◆ Prompt
Look for "were" in the material below and show each line that contains it.

◆ Data to use
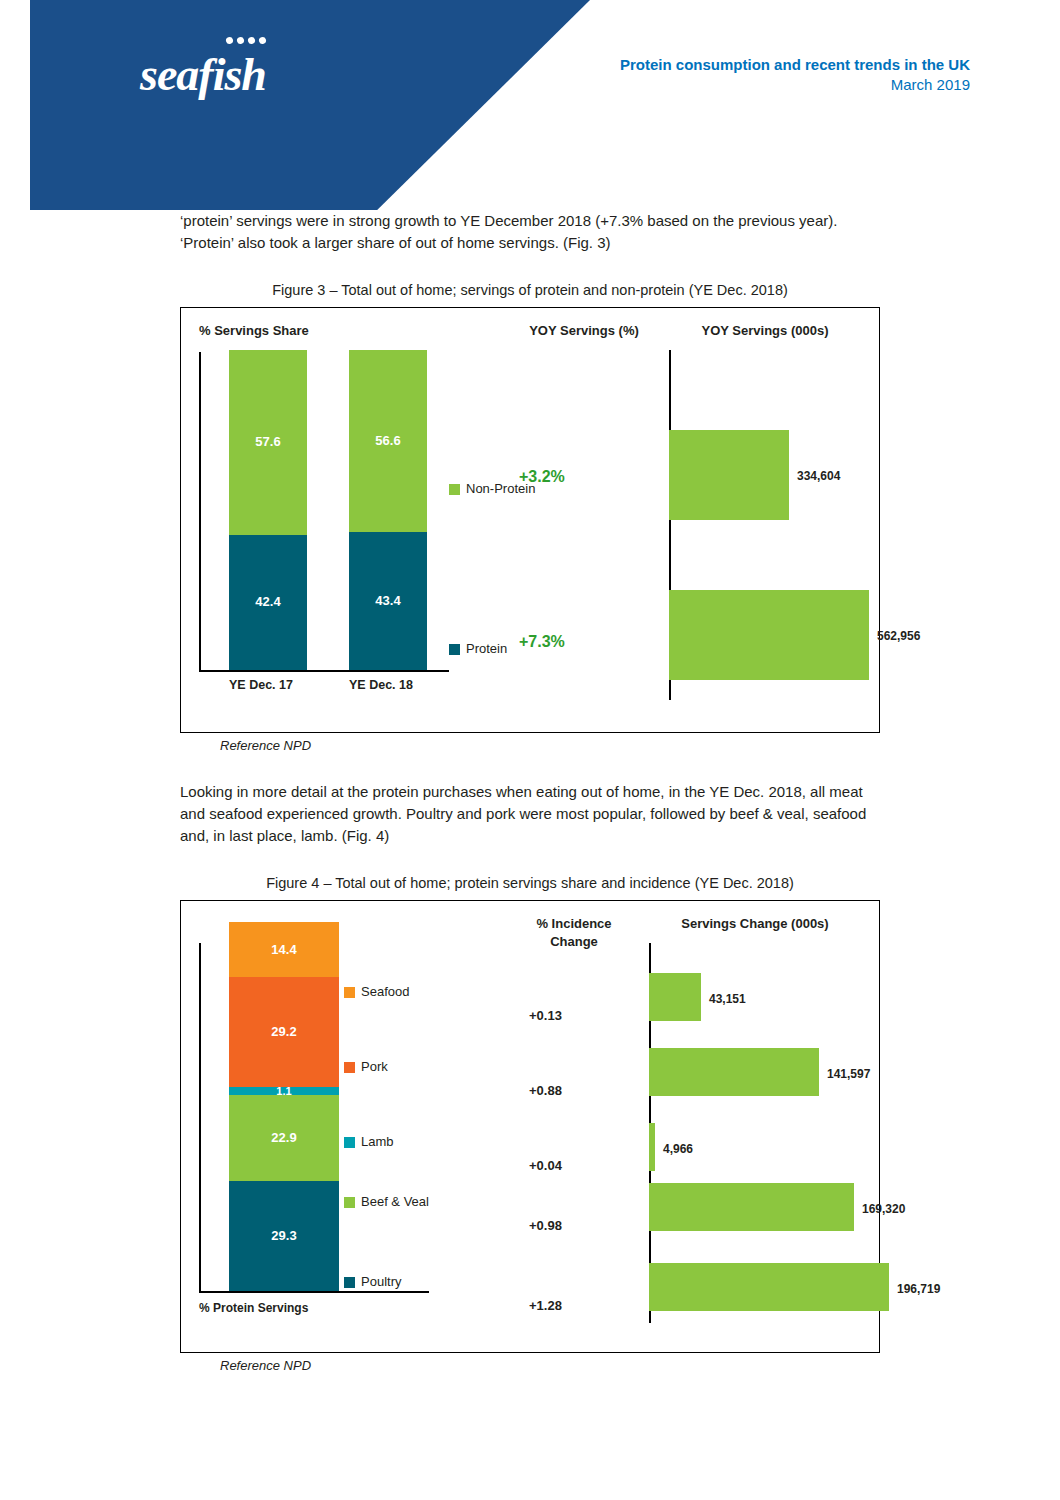seafish
Protein consumption and recent trends in the UK
March 2019
‘protein’ servings were in strong growth to YE December 2018 (+7.3% based on the previous year). ‘Protein’ also took a larger share of out of home servings. (Fig. 3)
Figure 3 – Total out of home; servings of protein and non-protein (YE Dec. 2018)
% Servings Share
57.6
42.4
56.6
43.4
YE Dec. 17
YE Dec. 18
Non-Protein
Protein
YOY Servings (%)
+3.2%
+7.3%
YOY Servings (000s)
334,604
562,956
Reference NPD
Looking in more detail at the protein purchases when eating out of home, in the YE Dec. 2018, all meat and seafood experienced growth. Poultry and pork were most popular, followed by beef & veal, seafood and, in last place, lamb. (Fig. 4)
Figure 4 – Total out of home; protein servings share and incidence (YE Dec. 2018)
14.4
29.2
1.1
22.9
29.3
% Protein Servings
Seafood
Pork
Lamb
Beef & Veal
Poultry
% Incidence
Change
+0.13
+0.88
+0.04
+0.98
+1.28
Servings Change (000s)
43,151
141,597
4,966
169,320
196,719
Reference NPD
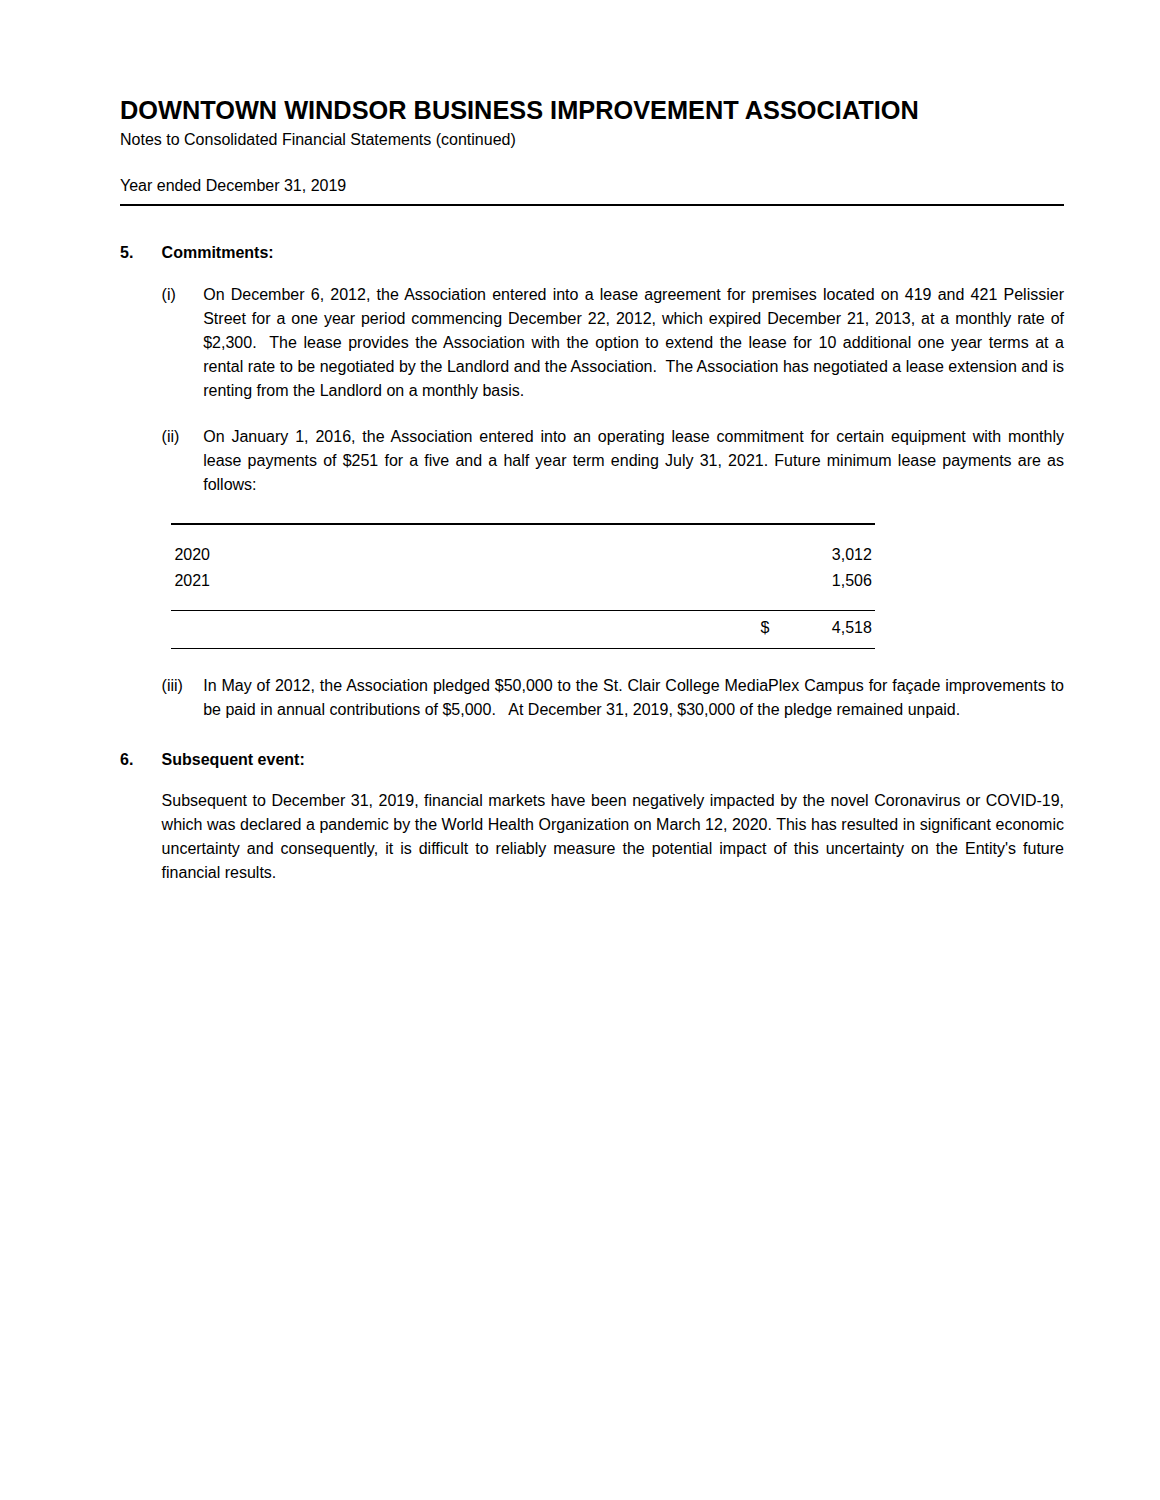DOWNTOWN WINDSOR BUSINESS IMPROVEMENT ASSOCIATION
Notes to Consolidated Financial Statements (continued)
Year ended December 31, 2019
5. Commitments:
(i) On December 6, 2012, the Association entered into a lease agreement for premises located on 419 and 421 Pelissier Street for a one year period commencing December 22, 2012, which expired December 21, 2013, at a monthly rate of $2,300. The lease provides the Association with the option to extend the lease for 10 additional one year terms at a rental rate to be negotiated by the Landlord and the Association. The Association has negotiated a lease extension and is renting from the Landlord on a monthly basis.
(ii) On January 1, 2016, the Association entered into an operating lease commitment for certain equipment with monthly lease payments of $251 for a five and a half year term ending July 31, 2021. Future minimum lease payments are as follows:
| 2020 | | 3,012 |
| 2021 | | 1,506 |
| | $ | 4,518 |
(iii) In May of 2012, the Association pledged $50,000 to the St. Clair College MediaPlex Campus for façade improvements to be paid in annual contributions of $5,000. At December 31, 2019, $30,000 of the pledge remained unpaid.
6. Subsequent event:
Subsequent to December 31, 2019, financial markets have been negatively impacted by the novel Coronavirus or COVID-19, which was declared a pandemic by the World Health Organization on March 12, 2020. This has resulted in significant economic uncertainty and consequently, it is difficult to reliably measure the potential impact of this uncertainty on the Entity's future financial results.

◆ Written response
‘protein’ servings were in strong growth to YE December 2018 (+7.3% based on the previous year). ‘Protein’ also took a larger share of out of home servings. (Fig. 3)
Looking in more detail at the protein purchases when eating out of home, in the YE Dec. 2018, all meat and seafood experienced growth. Poultry and pork were most popular, followed by beef & veal, seafood and, in last place, lamb. (Fig. 4)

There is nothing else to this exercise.